* **TASK TO CARRY OUT**
Skipping any pictures, give all of the records below again exactly.

[Stored data]
○ ○ ○ ○
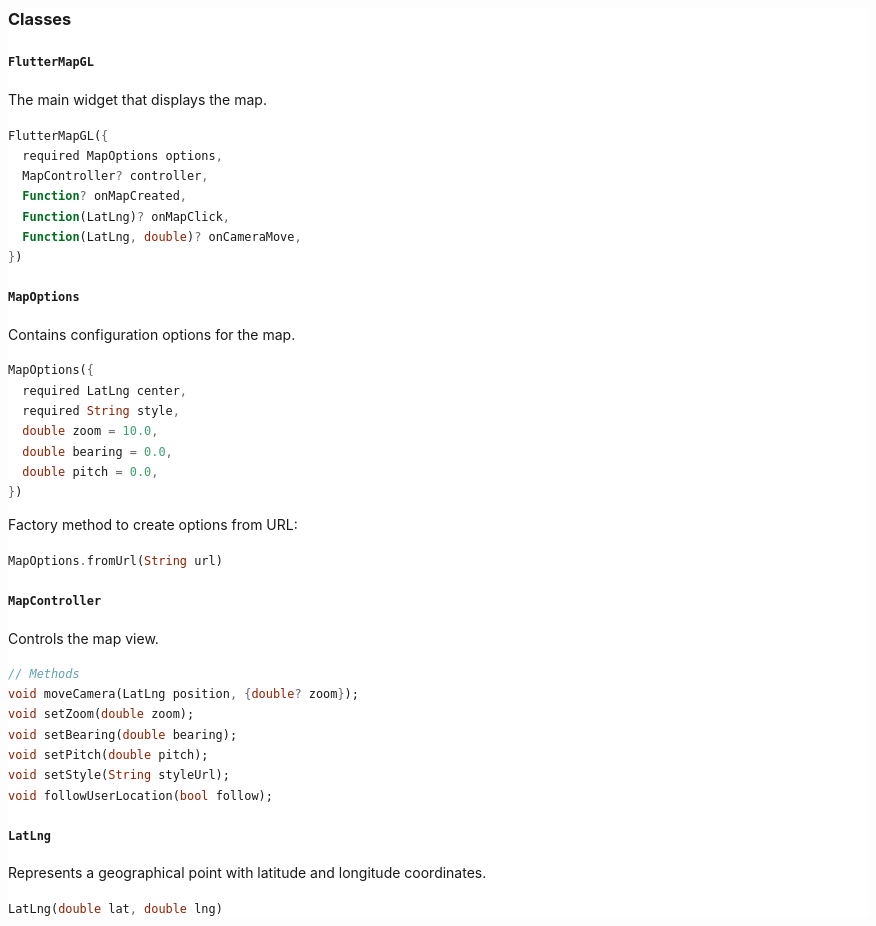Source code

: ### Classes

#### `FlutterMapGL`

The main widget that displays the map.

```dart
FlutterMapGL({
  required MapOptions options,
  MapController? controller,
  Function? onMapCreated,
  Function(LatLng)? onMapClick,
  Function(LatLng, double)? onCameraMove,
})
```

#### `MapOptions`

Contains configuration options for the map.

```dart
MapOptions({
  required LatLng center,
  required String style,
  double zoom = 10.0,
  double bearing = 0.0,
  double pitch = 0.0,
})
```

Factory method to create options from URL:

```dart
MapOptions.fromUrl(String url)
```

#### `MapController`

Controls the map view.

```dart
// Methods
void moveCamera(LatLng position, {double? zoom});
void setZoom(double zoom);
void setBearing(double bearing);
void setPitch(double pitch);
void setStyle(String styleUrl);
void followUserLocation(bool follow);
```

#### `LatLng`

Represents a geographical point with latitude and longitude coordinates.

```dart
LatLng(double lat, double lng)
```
○ ○ ○ ○
* **PROBLEM SOLUTION**
Source code

: ### Classes

#### `FlutterMapGL`

The main widget that displays the map.

```dart
FlutterMapGL({
  required MapOptions options,
  MapController? controller,
  Function? onMapCreated,
  Function(LatLng)? onMapClick,
  Function(LatLng, double)? onCameraMove,
})
```

#### `MapOptions`

Contains configuration options for the map.

```dart
MapOptions({
  required LatLng center,
  required String style,
  double zoom = 10.0,
  double bearing = 0.0,
  double pitch = 0.0,
})
```

Factory method to create options from URL:

```dart
MapOptions.fromUrl(String url)
```

#### `MapController`

Controls the map view.

```dart
// Methods
void moveCamera(LatLng position, {double? zoom});
void setZoom(double zoom);
void setBearing(double bearing);
void setPitch(double pitch);
void setStyle(String styleUrl);
void followUserLocation(bool follow);
```

#### `LatLng`

Represents a geographical point with latitude and longitude coordinates.

```dart
LatLng(double lat, double lng)
```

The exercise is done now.